Estimating the Market Value of a Property

We are regularly asked how much a property is worth. The simple answer is that a property is worth what an informed buyer is willing and able to pay for it. While true, I never cared much for these types of answers so in this article I will provide an overview of two ways to estimate the market value of a property.

The market value of the property is primarily based on recent comparable sales and the condition of the subject property relative to the sales comps. For example, suppose you wanted to determine the market value of the following property, which I will call the "subject property".

  • SqFt: 1499
  • Garage: 2
  • Lot: 2614
  • Beds: 2
  • Built: 2000
  • Stories: 2

And, suppose you found the following comparable sales through a real estate agent, a real estate website or other means:

Property SqFt Sale Price Garage Lot Beds Built Stories
1 1499 224000 2 3049 2 2000 2
2 1403 220000 2 2614 2 2000 2
3 1403 220000 2 2614 2 2000 2
4 1599 215000 2 3049 2 2001 2

The process to determine the market value based on these comps is to:

  1. Determine the $/SqFt (sale price / SqFt) for each property
  2. Add the $/SqFt's together
  3. Divide the result by the number of properties to get the average $/SqFt.
  4. Multiply the average $/SqFt x the SqFt of the subject property.

So, the calculation of $/SqFt would look like the following:

Property Sale Price SqFt $/SqFt
1 224000 1499 149
2 220000 1403 157
3 220000 1403 157
4 215000 1599 134

Sum the $/SqFt's: 149 + 157 + 157 + 143 = 598.

Divide $598 by the number of properties to get the average $/SqFt: $598 / 4 = $149/SqFt.

Multiply the average $/SqFt x subject property SqFt: $149/SqFt x 1499 = $223915 or ~$224,000.

The above is usually valid if the subject property is in an "average" condition of the sales comps. However, life is rarely this simple. In most cases you're going to have few good comps and sometimes no good comps. In this sort of situation, there is another approach you can try.

Suppose there is a (somewhat) similar sales comp but is in better condition than the subject property. And, suppose the comp sold for $200,000. After comparing the subject property and the sales comp you determine that you could bring the subject property to the same condition as the sales comp by the following:

  • 100% repaint walls
  • Replace the carpet
  • Replace two broken windows
  • General repair items

I will use the following assumptions for estimating the cost of the above work and on experience and/or quotes from vendors:

  • 100% repaint walls: $2,200
  • Replace the carpet: $2,800
  • Replace two broken windows: $475
  • General repair items and pad (to handle the unexpected): $600

The total of the above is $6,075. A few other needed assumptions for this example:

  • Assume that the sales comp is 2,000SqFt.
  • Assume the subject property is 1,950SqFt.
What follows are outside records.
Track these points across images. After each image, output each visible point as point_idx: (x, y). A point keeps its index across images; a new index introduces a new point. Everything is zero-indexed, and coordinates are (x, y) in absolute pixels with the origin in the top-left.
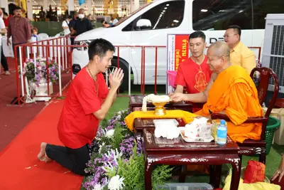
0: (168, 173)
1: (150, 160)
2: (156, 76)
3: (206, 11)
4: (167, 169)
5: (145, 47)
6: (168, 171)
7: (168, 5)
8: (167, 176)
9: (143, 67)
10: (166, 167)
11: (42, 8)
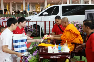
1: (40, 57)
2: (50, 31)
3: (68, 9)
4: (47, 60)
5: (46, 21)
9: (45, 28)
11: (15, 10)
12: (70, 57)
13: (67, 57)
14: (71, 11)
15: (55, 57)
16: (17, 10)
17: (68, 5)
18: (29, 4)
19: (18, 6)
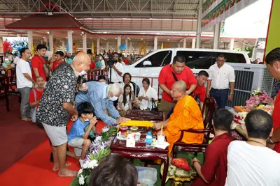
14: (196, 61)
17: (193, 49)
18: (129, 41)
19: (109, 45)
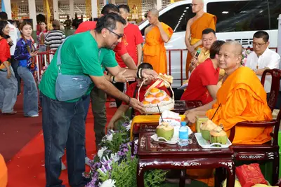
0: (161, 177)
1: (141, 165)
4: (161, 173)
6: (162, 175)
7: (187, 8)
8: (161, 180)
10: (159, 171)
11: (68, 17)
12: (230, 164)
13: (223, 163)
14: (236, 18)
15: (186, 164)
16: (72, 17)
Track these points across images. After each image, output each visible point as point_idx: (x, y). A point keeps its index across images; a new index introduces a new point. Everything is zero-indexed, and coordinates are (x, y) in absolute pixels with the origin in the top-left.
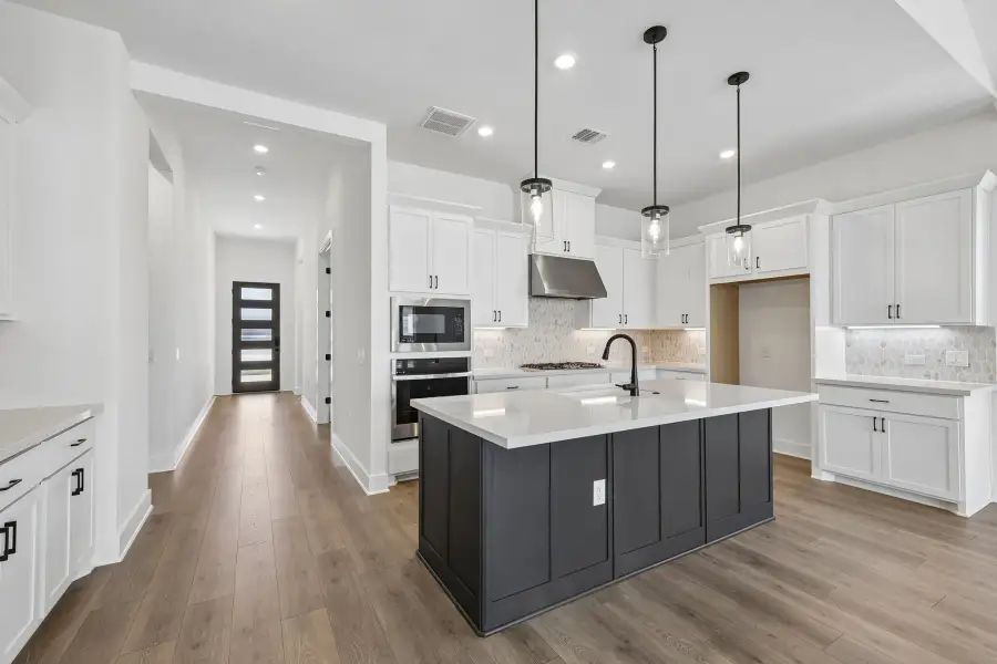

Using a similar approach as we did before:

  1. Determine the $/SqFt for the sales comp: $200,000 / 2,000SqFt = $100/SqFt.
  2. Estimate market value for the subject property based on the sales comp (if it were in the same condition): 1,950SqFT x $100/SqFt = $195,000.
  3. Subtract the cost to bring the subject property to the condition of the sales comp from the market value: $195,000 - $6,075 = $188,925 or ~$189,000.

The point of the second method is that if you do not have good comps, you can be creative and get there by other means. Also, this is an estimate, not a precise value. And different people will arrive at different values.

Some basic guidelines I suggest on selecting sales comps include:

  • SqFt difference: 10%. So if the subject property has 1499SqFt, 10% would mean a SqFt range between 1350SqFt and 1650SqFt.
  • Beds: Same number
  • Garage: Same number
  • Lot size: Depending on the location, a small difference in lot size can have a huge impact on price. In Las Vegas, I try to stay within 20% percent.
  • Age: This can be a bit tricky with an updated property. For example, you cannot compare a house built in 1990 with a completely updated kitchen and bathrooms to other homes built in 1990 with no updates. You need to use the photos to determine the best match which is not necessarily the year built.
  • Days back: You need to understand the current market. If the market is flat then properties sold within the last six months are probably valid. However, in a rapidly changing market, 2 to 3 months may be the max.
  • Relevance: Just because a property has the same square footage and is physically close does not mean it is a good comparison. For example, there's a location in Las Vegas where properties on the north side of the road are running approximately $150/SqFt to $180/SqFt while on the south side of the road similarly sized properties are running between $250/SqFt and $300/SqFt.
  • Distance: Obviously, the closer the better. Ideally, a model match within the same subdivision. This does not happen very often so you have to do the best you can.


Calculating the market value of a property is relatively easy, if you have sufficient similar comparable sales. It all falls down when you have insufficient comps or when the properties are not in similar condition. However, with a little creativity, you can still estimate the market value.